Jen Rowray, known as @cowboyjen to her TikTok fanbase, gained a following by posting videos about being a Midwestern butch, but the word didn’t always resonate with her. Rowray tells Them that while she had known she was a lesbian since she was a teen, “butch” felt loaded with stereotypes that didn’t feel like a fit for her, like smoking cigarettes and hanging out in alleyways. But once Rowray met other butches, she realized it was a broad experience, not a collection of myths and stereotypes.
“It's all these shared experiences we have as a masculine woman, lesbians. We're seen as not doing woman ‘right.’ That we're trying to be a man or we're acting like a man, and we're getting this from a very young age,” Rowray says. “We all have these shared experiences where we're getting this information that's incorrect. That's where the butch term helps us to take all these things that we experience and put 'em in a word that's just butch.”
That’s why Rowray, 55, has made it her mission to spread butch positivity across social media platforms like Tumblr and TikTok, and answer any questions young butches have for her along the way.
“The older I got and the more younger people were approaching me and asking me questions, the more I realized how important it was for me to make that an outspoken part of my life,” Rowray says.
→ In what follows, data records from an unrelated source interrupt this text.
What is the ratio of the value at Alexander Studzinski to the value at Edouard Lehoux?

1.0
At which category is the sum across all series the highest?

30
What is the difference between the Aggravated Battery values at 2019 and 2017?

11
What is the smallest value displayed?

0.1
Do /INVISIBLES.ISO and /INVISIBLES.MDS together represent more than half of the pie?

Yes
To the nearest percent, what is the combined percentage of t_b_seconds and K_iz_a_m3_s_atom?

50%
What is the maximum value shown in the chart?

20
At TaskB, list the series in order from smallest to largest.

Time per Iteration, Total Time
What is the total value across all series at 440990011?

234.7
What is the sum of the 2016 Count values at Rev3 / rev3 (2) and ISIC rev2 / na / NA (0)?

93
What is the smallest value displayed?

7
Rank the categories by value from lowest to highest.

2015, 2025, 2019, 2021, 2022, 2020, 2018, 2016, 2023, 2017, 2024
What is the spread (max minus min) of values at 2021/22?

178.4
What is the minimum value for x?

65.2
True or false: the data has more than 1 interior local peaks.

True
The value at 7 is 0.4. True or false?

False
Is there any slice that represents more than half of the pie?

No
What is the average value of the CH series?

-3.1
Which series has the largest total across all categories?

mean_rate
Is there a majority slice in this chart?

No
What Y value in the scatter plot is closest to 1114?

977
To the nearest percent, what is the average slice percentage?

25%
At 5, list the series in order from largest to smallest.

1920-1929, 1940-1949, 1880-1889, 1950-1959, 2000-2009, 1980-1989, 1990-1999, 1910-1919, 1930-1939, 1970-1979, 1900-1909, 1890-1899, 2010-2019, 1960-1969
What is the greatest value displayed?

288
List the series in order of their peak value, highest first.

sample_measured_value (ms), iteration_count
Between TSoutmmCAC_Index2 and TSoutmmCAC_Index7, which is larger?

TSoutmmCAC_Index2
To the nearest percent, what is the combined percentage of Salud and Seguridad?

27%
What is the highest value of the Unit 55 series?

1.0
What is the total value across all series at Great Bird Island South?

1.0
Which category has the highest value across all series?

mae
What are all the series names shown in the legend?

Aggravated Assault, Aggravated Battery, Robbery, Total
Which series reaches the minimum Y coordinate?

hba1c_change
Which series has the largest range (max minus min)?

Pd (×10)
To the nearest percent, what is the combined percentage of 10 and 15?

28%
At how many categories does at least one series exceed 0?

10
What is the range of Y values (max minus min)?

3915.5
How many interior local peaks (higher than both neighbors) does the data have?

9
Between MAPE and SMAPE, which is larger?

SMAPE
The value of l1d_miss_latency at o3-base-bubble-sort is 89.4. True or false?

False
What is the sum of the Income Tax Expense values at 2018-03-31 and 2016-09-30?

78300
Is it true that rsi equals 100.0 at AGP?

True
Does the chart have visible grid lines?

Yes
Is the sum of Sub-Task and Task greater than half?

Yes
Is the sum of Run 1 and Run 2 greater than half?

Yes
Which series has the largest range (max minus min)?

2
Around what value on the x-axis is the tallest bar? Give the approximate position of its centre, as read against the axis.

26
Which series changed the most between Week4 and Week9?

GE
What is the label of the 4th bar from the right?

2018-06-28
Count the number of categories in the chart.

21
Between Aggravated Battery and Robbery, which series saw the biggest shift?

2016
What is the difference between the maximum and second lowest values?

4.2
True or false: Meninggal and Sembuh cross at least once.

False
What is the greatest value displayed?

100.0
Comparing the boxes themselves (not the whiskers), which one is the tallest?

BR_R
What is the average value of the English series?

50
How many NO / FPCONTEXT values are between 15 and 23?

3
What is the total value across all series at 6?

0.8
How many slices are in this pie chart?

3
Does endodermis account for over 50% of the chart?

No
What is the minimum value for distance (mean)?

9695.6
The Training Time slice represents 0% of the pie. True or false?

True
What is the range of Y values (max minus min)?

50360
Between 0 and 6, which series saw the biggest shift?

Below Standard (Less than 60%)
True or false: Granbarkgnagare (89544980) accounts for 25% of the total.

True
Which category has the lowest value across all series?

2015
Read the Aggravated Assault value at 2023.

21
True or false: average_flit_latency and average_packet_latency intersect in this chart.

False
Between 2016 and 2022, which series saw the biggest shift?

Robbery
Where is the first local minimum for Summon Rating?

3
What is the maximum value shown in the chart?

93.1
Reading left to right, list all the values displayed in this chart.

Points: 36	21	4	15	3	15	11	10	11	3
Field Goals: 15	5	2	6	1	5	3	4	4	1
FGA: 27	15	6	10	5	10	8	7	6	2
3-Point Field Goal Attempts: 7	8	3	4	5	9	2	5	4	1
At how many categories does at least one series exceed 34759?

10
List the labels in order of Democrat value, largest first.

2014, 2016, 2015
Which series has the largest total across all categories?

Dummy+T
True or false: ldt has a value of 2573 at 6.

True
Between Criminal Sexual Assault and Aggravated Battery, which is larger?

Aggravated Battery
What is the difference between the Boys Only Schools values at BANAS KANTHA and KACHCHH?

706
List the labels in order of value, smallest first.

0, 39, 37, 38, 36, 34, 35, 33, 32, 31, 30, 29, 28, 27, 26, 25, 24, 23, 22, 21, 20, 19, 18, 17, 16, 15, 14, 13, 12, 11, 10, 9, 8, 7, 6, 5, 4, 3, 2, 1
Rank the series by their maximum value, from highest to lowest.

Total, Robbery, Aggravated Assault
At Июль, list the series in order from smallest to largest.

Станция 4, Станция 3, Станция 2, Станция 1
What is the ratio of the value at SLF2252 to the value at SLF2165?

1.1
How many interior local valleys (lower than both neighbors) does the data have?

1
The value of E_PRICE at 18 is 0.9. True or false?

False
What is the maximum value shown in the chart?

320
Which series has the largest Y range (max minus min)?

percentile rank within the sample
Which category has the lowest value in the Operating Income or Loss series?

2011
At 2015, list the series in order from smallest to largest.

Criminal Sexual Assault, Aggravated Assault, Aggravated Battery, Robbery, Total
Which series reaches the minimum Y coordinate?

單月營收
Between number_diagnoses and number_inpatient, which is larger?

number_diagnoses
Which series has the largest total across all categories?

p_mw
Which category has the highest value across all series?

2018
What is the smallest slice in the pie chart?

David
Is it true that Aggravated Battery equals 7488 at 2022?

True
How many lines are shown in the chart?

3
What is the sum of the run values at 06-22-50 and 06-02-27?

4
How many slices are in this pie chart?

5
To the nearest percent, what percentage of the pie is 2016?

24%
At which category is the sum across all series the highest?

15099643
For many young butches, that kind of visibility acts like a beacon to show them they aren’t alone in their experience. Mithran R.T. Samuel, 24, tells Them that seeing butches on Tumblr helped him understand his transness growing up, as it provided an alternative aesthetic that matched his gender presentation. Even though Mithran is out as a trans man now, the term butch is still close to his heart.
“I used to read about and look up to who wrote about butchness and talked a lot about moral ways of behaving in terms of being a gentleman,” Samuel says. “What's the best of masculinity? I want to dress well. I want to look good. I want to treat people. I want to look after people. It's not only presentation and aesthetic. That's why ‘butch’ still resonates with me, even though I'm a trans guy.”
Types of butches
While there are truly infinite interpretations of butch presentation, there are some popular subcategories that describe different kinds or aspects of butch identity. Some of these terms describe specific aesthetics while others capture sexuality. Here are just a few types of butches:
- Stone Butch: First coined in working-class lesbian communities in the 1940s and ‘50s, stone butch describes butches who prefer to not be touched sexually. This can mean varying degrees of touch or no touch depending on personal preference. The phrase was popularized by the release of the book Stone Butch Blues.
- Soft Butch: As the phrase implies, soft butches tend to have a gentler take on butch aesthetic, opting for a general masc vibe with some lighter touches like dainty jewelry or painted nails. Soft butches still sit firmly on the masc side of the butch/femme spectrum but with a certain feathertouch.
- Futch: Short for “femme butch,” futch refers to people who strike a balance between butch aesthetics and femme aesthetics (think a mix of big earrings and Carhartt overalls) but ultimately lean more femme.
- Dapper Butch: If you’ve ever seen a butch in a crisp suit, with suspenders, and a bow tie, you’ve likely encountered a dapper butch. Dapper butches play on an old-school kind of classic masculinity that tends to involve loafers, pocket squares, and sleek ties.
It’s important to note that while people can fit these descriptions, identity is up to every individual. Some people may “look butch” but don’t find that the term resonates. Other folks might be butch but not fit the archetypical stereotype of butches. What matters most is to ask what term feels best for every person.
Ultimately, butch identity remains an important staple of queer communities across the globe, and it continues to be an important and affirming term for so many.